6. Scale back.Since most meltdowns (yours included) are triggered by exhaustion, consider curbing your family's extracurricular life. Last year, Pat Haaksma, a nurse in Frankfort, IL, with three kids, cut back their multiple activities to one apiece. "I realized we were never home; we were always in the car and eating dinner at McDonald's," she says. "The children weren't able to relax, because we were doing too many things."
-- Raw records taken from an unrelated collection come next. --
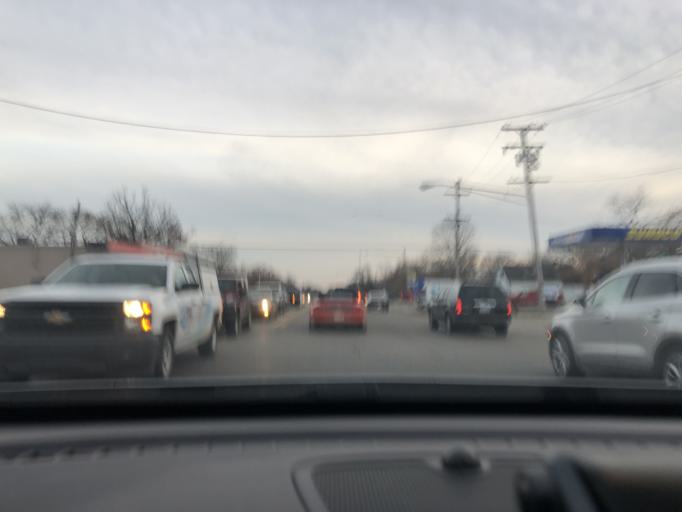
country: US
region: Michigan
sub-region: Wayne County
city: Allen Park
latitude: 42.2699
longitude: -83.2319
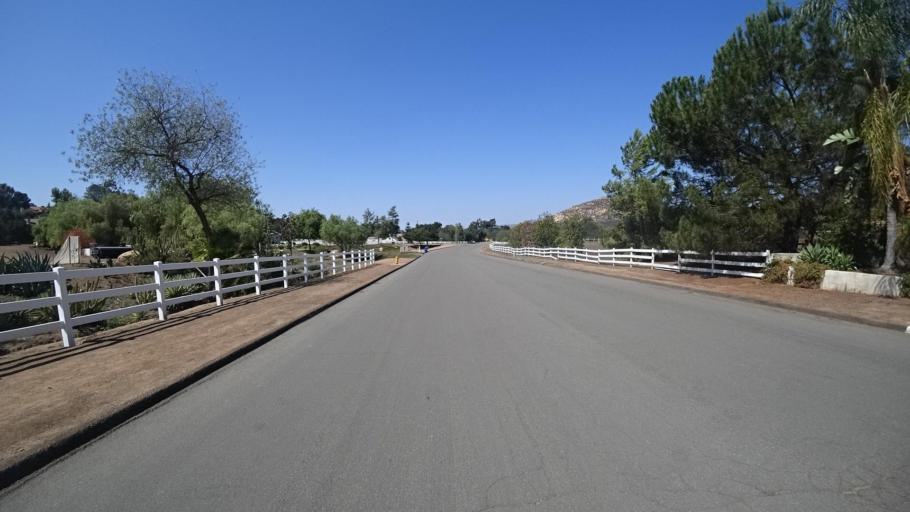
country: US
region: California
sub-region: San Diego County
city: Crest
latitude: 32.8259
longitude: -116.8547
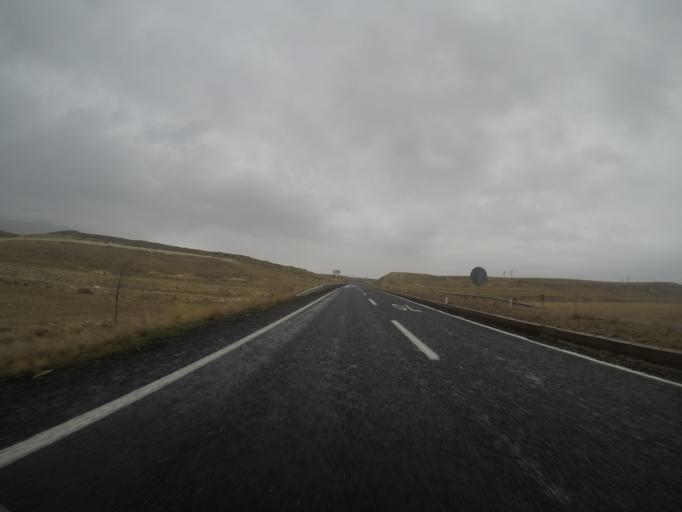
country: TR
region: Nevsehir
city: Avanos
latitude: 38.7045
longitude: 34.8712
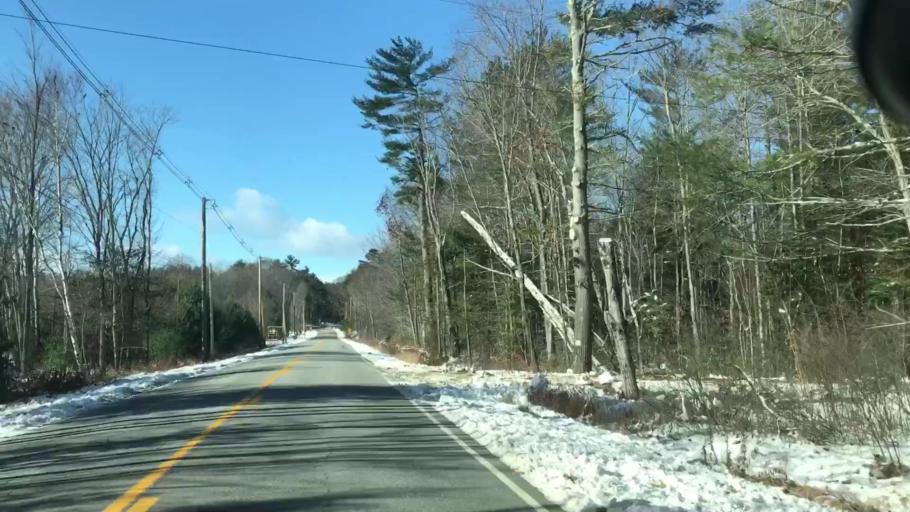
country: US
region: Maine
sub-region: Oxford County
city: Brownfield
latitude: 43.9650
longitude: -70.8700
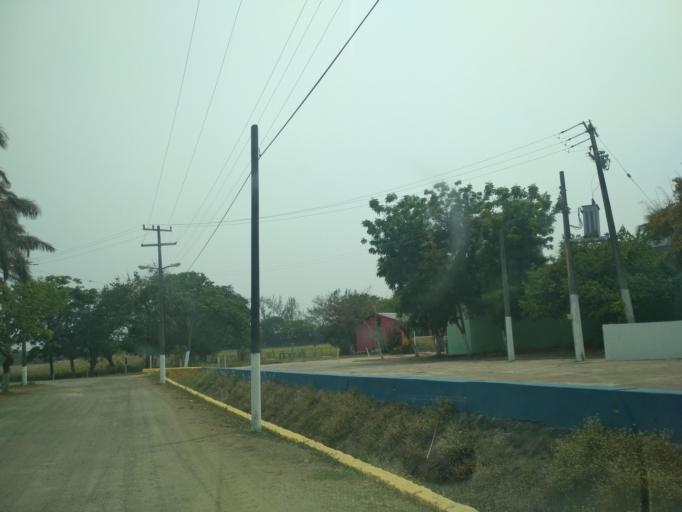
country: MX
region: Veracruz
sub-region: Veracruz
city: Las Amapolas
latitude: 19.1640
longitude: -96.2084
7. Remember you're not on Iron Chef.I love cooking as much as the next person, but getting overly ambitious in the kitchen on a weeknight can throw a wrench in your homestead's happiness. Can you relate to this scenario: The clock is ticking, the sauce isn't thickening, the kids are whining, and you're starting to freak. To avoid such trauma, I often focus on the culinary question, "What would make life easiest for us right now?" Fish sticks may be only semihealthy, but the greater good has been served in that we've shared more nonrushed time together. Other moms I know rely on ready-made food, like bags of cut-up salad and precooked chicken, or grab healthy takeout a few nights a week.
8. Avoid escalating anger.When you're stretched thin -- having raced out of work or dashed around on appointments, gone grocery shopping, and cooked dinner -- it's easy to lose it when something minor goes wrong, screeching, for instance, "Aggghh! Didn't I tell you a gazillion times not to dump the whole bucket of Legos!" Now your children are looking at you as if you've grown another head, and you're feeling like a monster. A simple "I'm sorry, Mommy is very tired" can work wonders toward restoring the peace, says Youngs. "Then tell them what you need, whether it's help putting away toys or laundry, or ten minutes of absolute quiet. When you do that, you teach kids a valuable lesson about how, when someone reaches her stress limit, she needs to reach out for help."
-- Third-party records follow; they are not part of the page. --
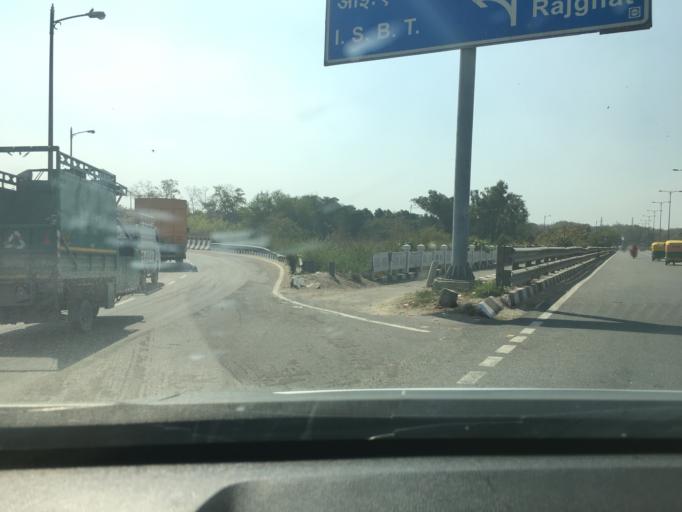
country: IN
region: NCT
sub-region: North Delhi
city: Delhi
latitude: 28.6512
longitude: 77.2508
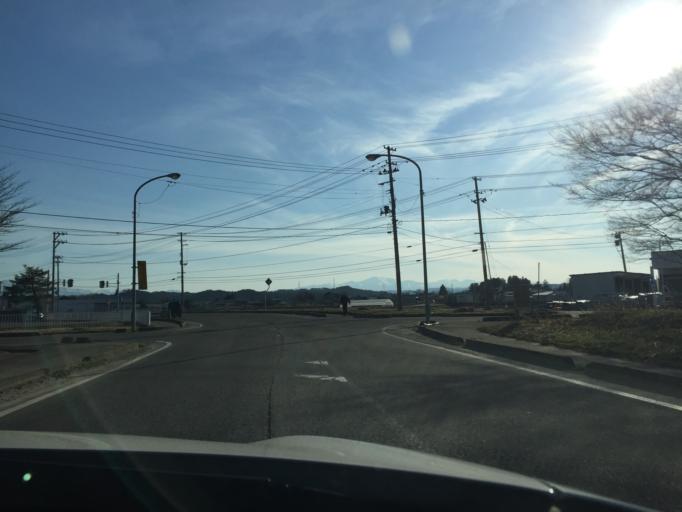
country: JP
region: Yamagata
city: Nagai
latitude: 38.0125
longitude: 140.0545
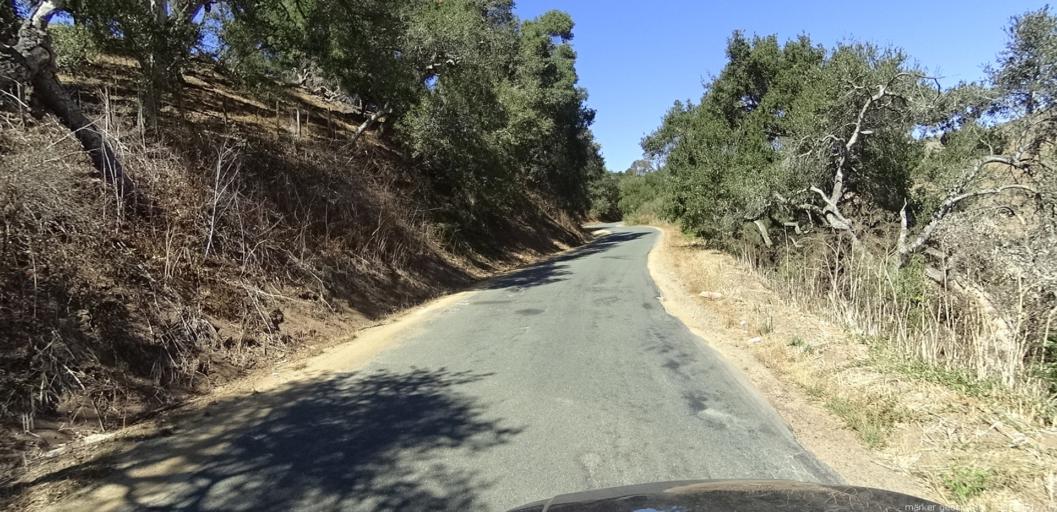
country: US
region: California
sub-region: San Benito County
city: San Juan Bautista
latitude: 36.8035
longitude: -121.5810
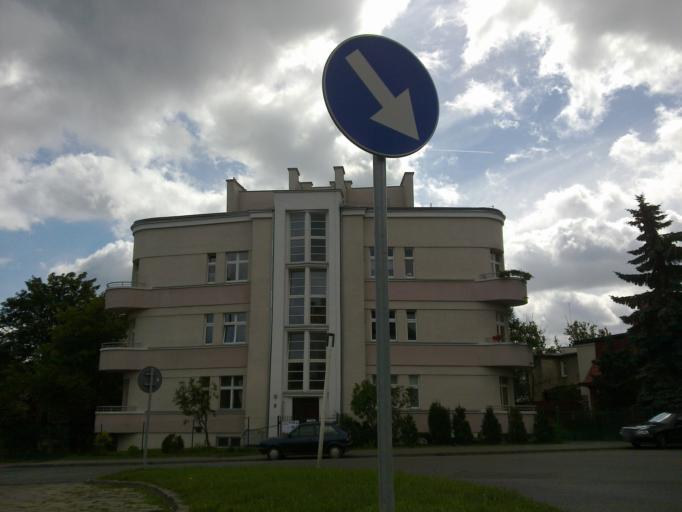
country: PL
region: Pomeranian Voivodeship
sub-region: Gdynia
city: Gdynia
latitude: 54.5125
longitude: 18.5458
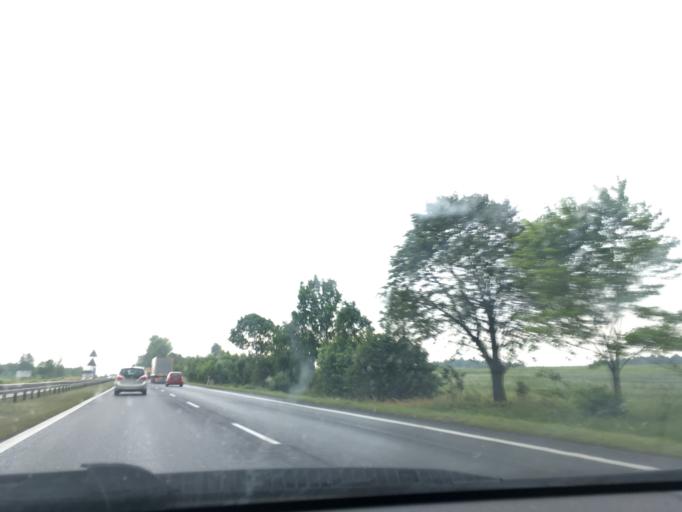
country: PL
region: Silesian Voivodeship
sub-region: Powiat bedzinski
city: Siewierz
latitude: 50.4423
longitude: 19.2206
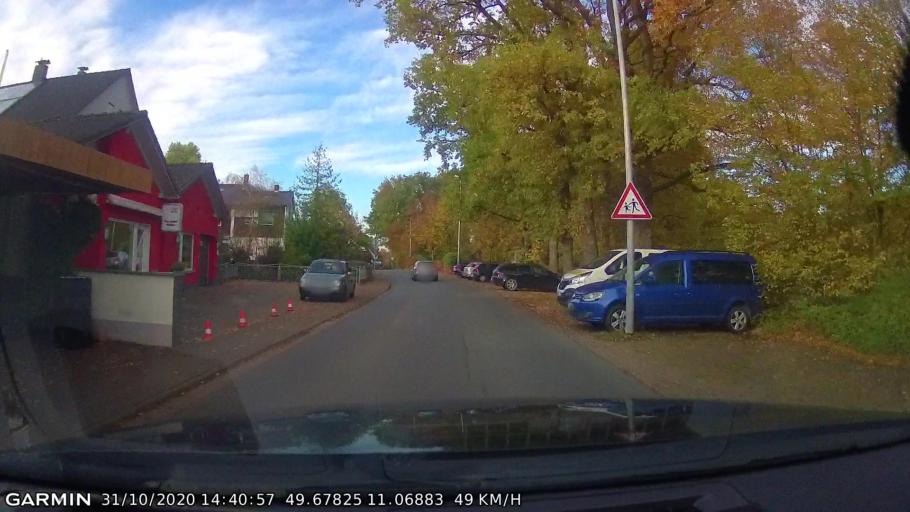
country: DE
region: Bavaria
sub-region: Upper Franconia
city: Poxdorf
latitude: 49.6783
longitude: 11.0688
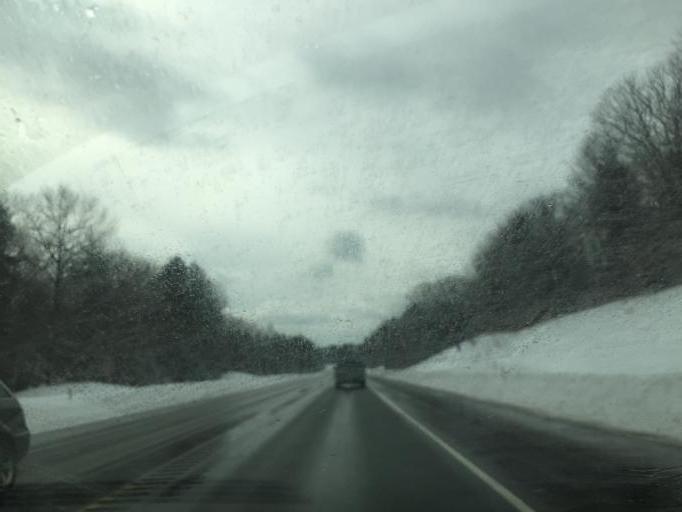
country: US
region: New Hampshire
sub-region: Carroll County
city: Sanbornville
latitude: 43.5085
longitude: -71.0290
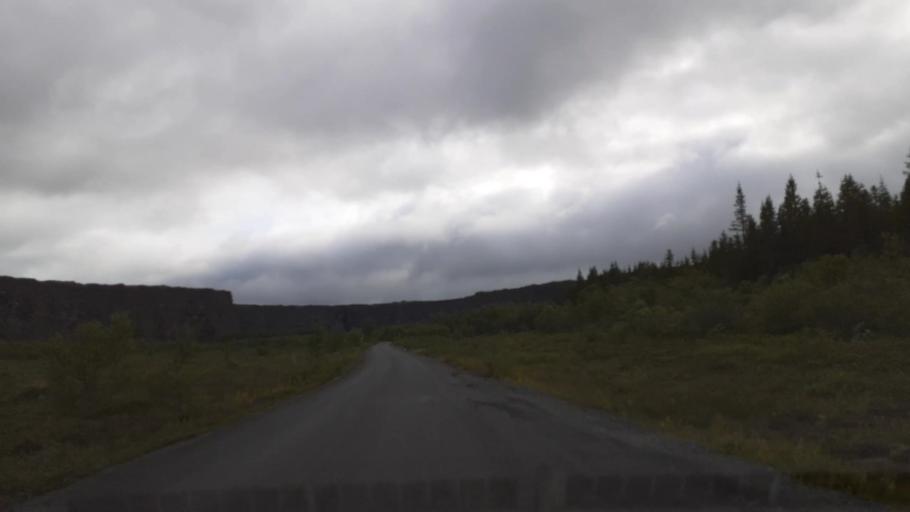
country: IS
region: Northeast
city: Husavik
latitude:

9. Push Bedtime Up.C'mon, it always takes longer than you think it will. Start early -- say, 7:45 for an 8:30 lights-out -- so you can be more relaxed with your children as they wash up, ask for just one more chapter of their bedtime book, and so on. This is much better than checking the clock and seeing that it's -- ack! -- 9:45 and your kids are still up, aren't in their pj's yet, and haven't brushed their teeth. The wigging out that usually ensues doesn't do much to get children off to sleep swiftly and calmly.
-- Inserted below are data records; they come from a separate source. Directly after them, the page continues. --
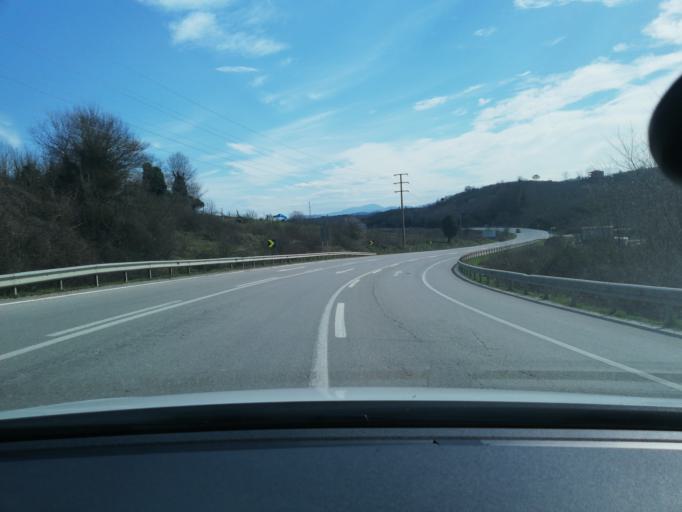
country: TR
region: Duzce
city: Akcakoca
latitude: 41.0780
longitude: 31.1144
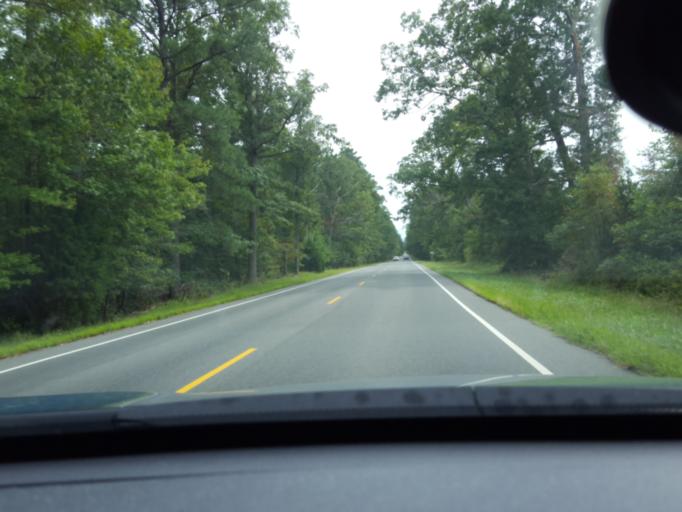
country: US
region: Virginia
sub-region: Caroline County
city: Bowling Green
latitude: 37.9810
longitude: -77.3393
10. Learn to let go.Accept that, despite your best efforts, there will be evenings when nothing goes quite right. On those nights, throw in the towel and understand that the bare minimum is good enough: cereal for dinner, no baths, a two-minute bedtime story. Don't torture yourself by imagining that every other mother in America has fed her kids spinach, finished a jigsaw puzzle with them, and sailed through bedtime without even a second of grumpiness. Weeknights are a challenge for just about all of us, but with these strategies and the remarkable reserve of patience all parents have, they are bound to get easier.
New Jersey-based Pamela Lister, a mom of two, writes often on parenting topics.